▶ **THE EXERCISE**
Turn every item below into a JSON list of strings, one string per line, with blank lines skipped and the pictures left out.

▶ **RECORD LIST**
▬▬▬▬▬▬▬▬▬▬

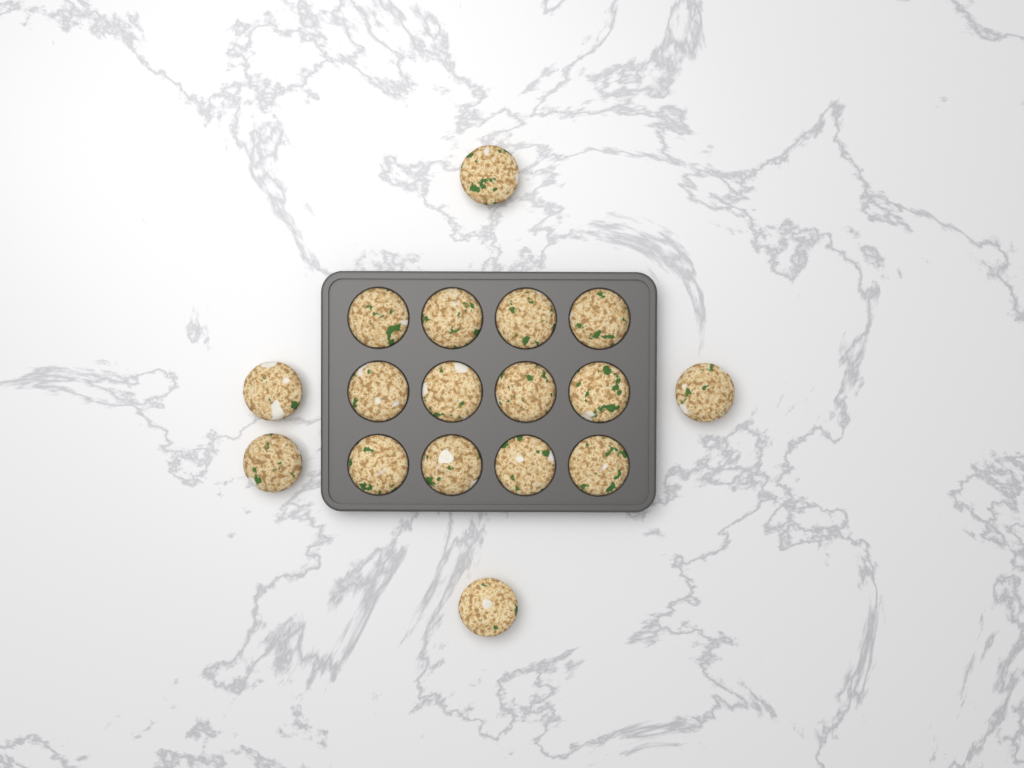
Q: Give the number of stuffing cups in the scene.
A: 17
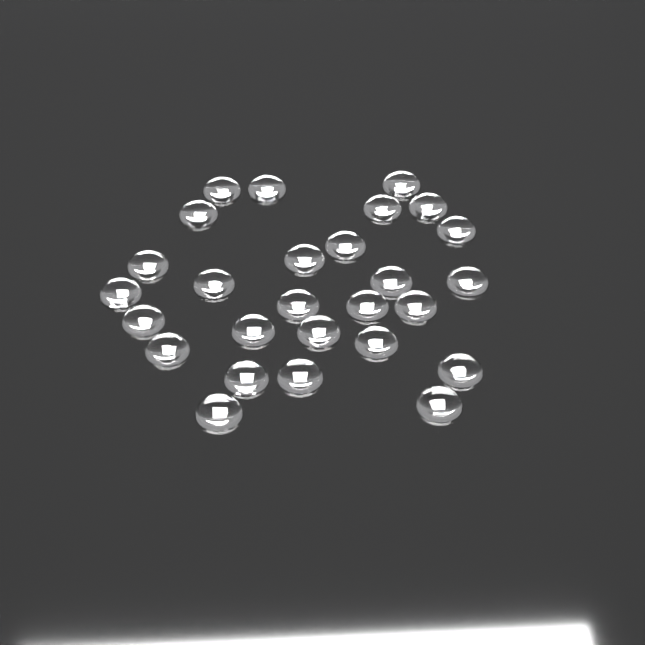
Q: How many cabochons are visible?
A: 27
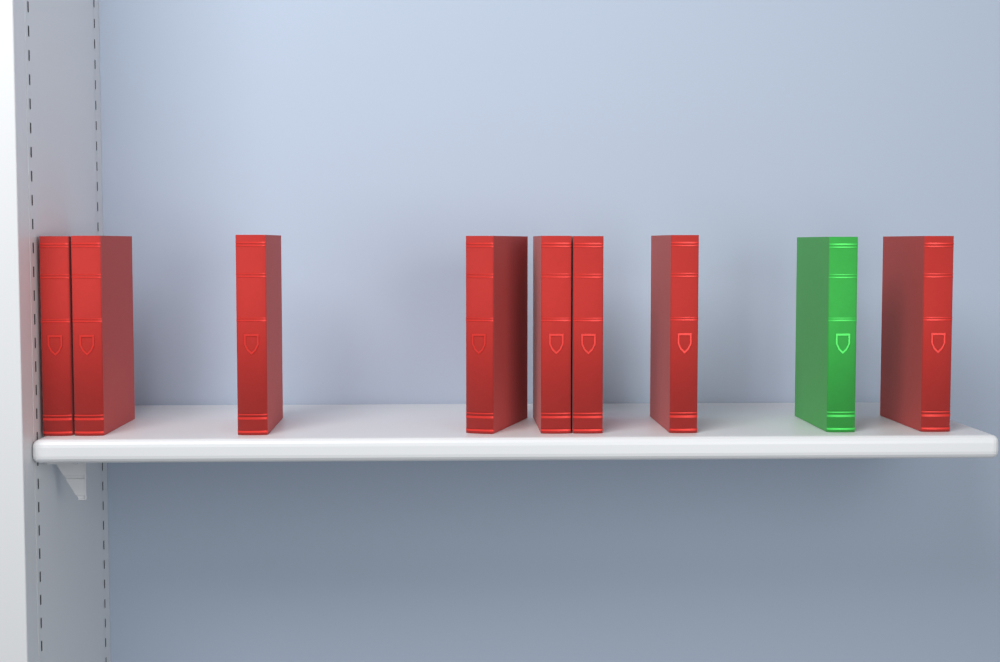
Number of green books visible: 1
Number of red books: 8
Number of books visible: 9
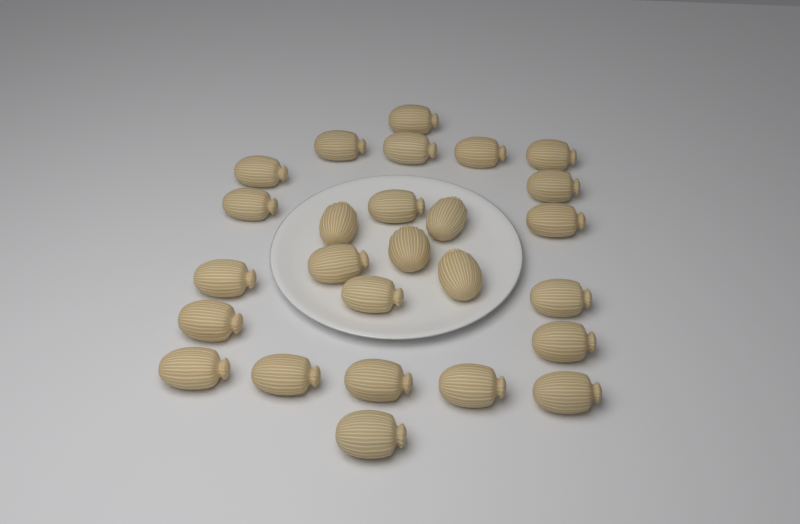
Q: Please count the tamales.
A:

▬▬▬▬▬▬▬▬▬▬

▶ **RESPONSE BELOW**
[
  "Q: Give the number of stuffing cups in the scene.",
  "A: 17",
  "Q: How many cabochons are visible?",
  "A: 27",
  "Number of green books visible: 1",
  "Number of red books: 8",
  "Number of books visible: 9",
  "Q: Please count the tamales.",
  "A:"
]